La bataille est également scientifique. Des entreprises ont tenté de diminuer la validité du Nutri-Score en soumettant des études critiquant le système, payées par l’industrie. « C’est une stratégie similaire à celle utilisée par l’industrie du tabac. C’est la fabrication du doute, » explique Stéphane Besançon, biologiste et nutritionniste, qui a analysé ces publications.

Dans un rapport sur l’obésité, Sciensano évalue la qualité nutritionnelle des produits de grands groupes en Belgique, menant à des conclusions sévères pour Ferrero, qui obtiendrait un Nutri-Score D ou E pour la totalité de ses produits. Cette situation incite Ferrero à surveiller de près la question du Nutri-Score, bien que l’entreprise reste discrète sur ses actions. « Leur stratégie est de ne jamais apparaître en première ligne, » indique le journaliste Nicolas de Labareyre.

En avril 2022, l’ambassade d’Italie procède au lancement de l’IT Food, un réseau promouvant l’industrie agroalimentaire italienne en Europe. Ferrero, mentionné comme « soutien » sur le site désactivé de l’initiative, intrigue en raison de l’implication d’une lobbyiste de la société à Bruxelles.

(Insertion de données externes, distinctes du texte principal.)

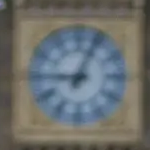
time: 9:03
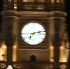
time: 7:12
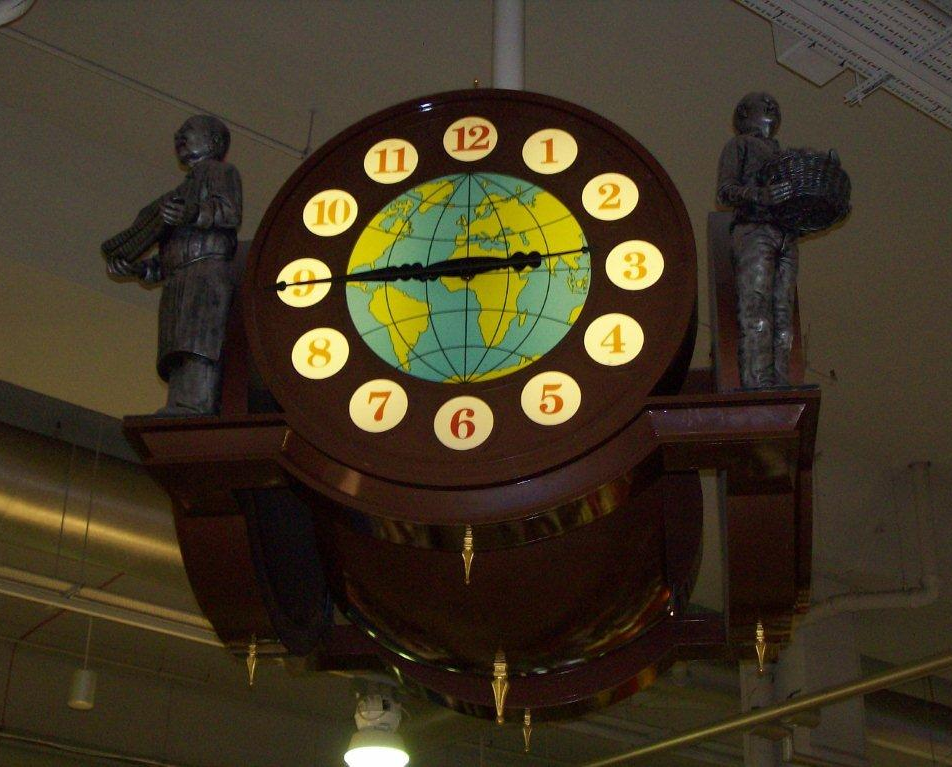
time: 2:45
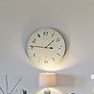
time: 1:46
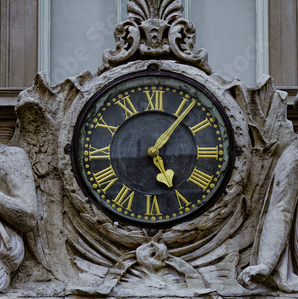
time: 5:06
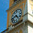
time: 4:42
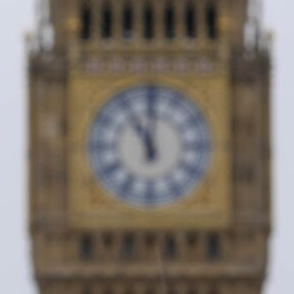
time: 11:00
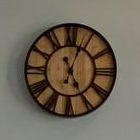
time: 5:03
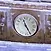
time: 11:25
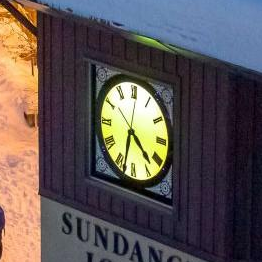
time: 4:32
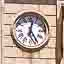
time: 5:02
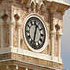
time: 12:32
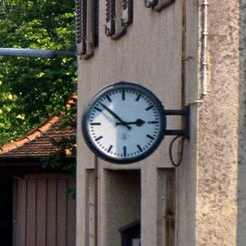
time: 2:52
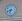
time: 6:41
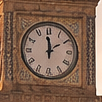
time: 1:59
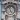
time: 4:57
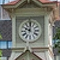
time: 10:00
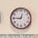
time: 12:44
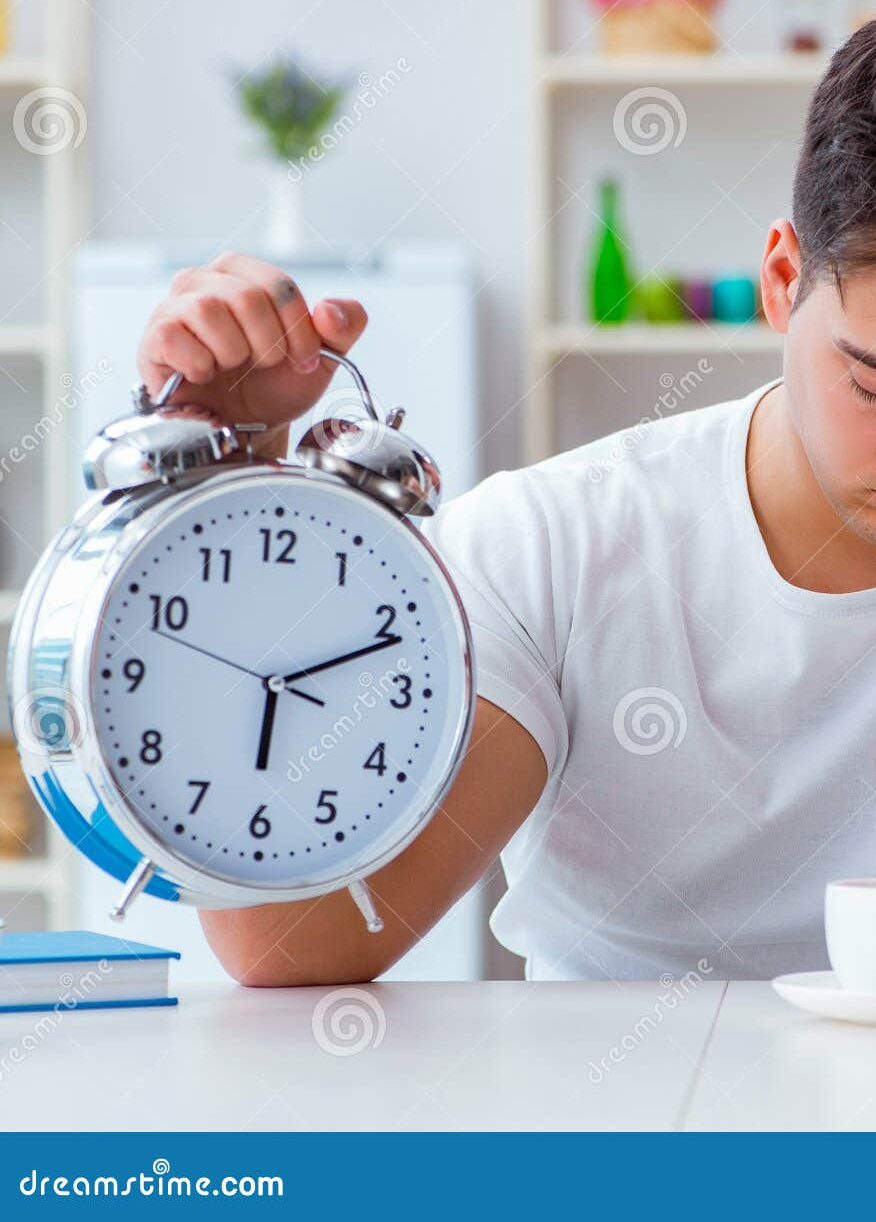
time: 6:11
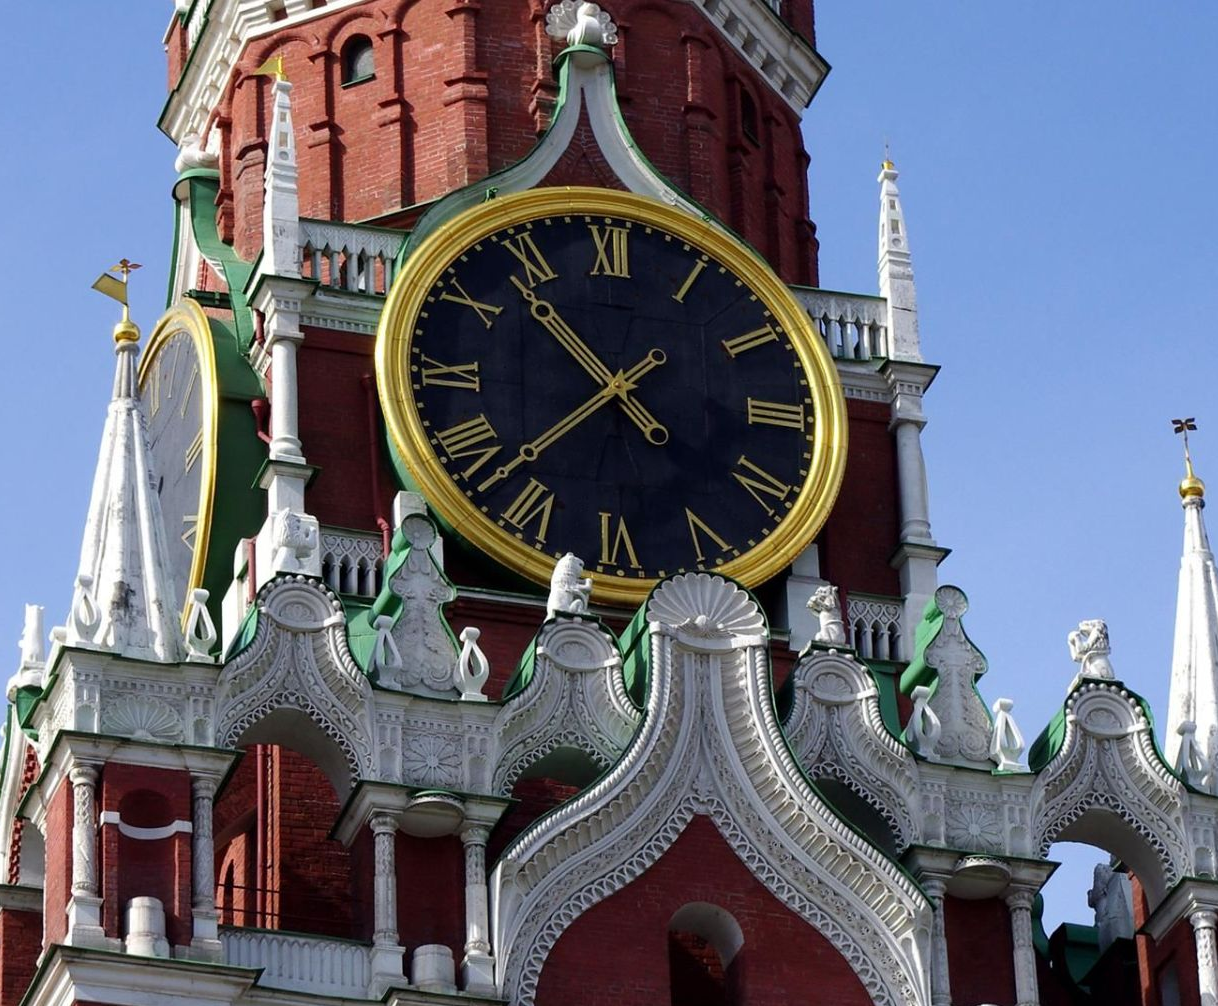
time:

L’opposition italienne au Nutri-Score est forte, soutenue par des déclarations diplomatiques selon lesquelles le Nutri-Score serait un « outil marketing, sans fondement scientifique et susceptible de nuire à la santé ». Ce pays, sous la direction de Giorgia Meloni, a redoublé d’efforts pour influencer la Commission.

Des documents exposent comment des représentants italiens ont fait valoir des prétextes, tels que l’impact du Nutri-Score sur l’immigration, pour convaincre la Commission d’abandonner son adoption : « Ils ont prétendu que cela pourrait réduire les importations de cacao et augmenter l’immigration des agriculteurs, » dénonce une source anonyme.

L’aboutissement de ces efforts a vu le Nutri-Score sombrer dans l’incertitude. Malgré des attentes pour une proposition législative en 2022, aucune avancée n’a été enregistrée en 2023 ou 2024, ce qui déçoit des acteurs comme Suzy Sumner : « Tout ce plan attendu depuis longtemps a mystérieusement disparu. » Sous la pression italienne et des lobbies, la Commission européenne semble avoir abandonné l’idée de réguler ce sujet.

Serge Hercberg critique cet attentisme : « C’est navrant. Une forte demande existe parmi les scientifiques, les associations de consommateurs et de nombreuses ONG pour généraliser le Nutri-Score. La Commission a cédé aux pressions italiennes et des lobbies alimentaires. C’est scandaleux et profondément regrettable pour la santé des consommateurs européens. »

Ainsi, la bataille pour le Nutri-Score semble avoir trouvé ses vainqueurs. Ses partisans, bien que touchés par cette défaite, ne baissent pas les bras.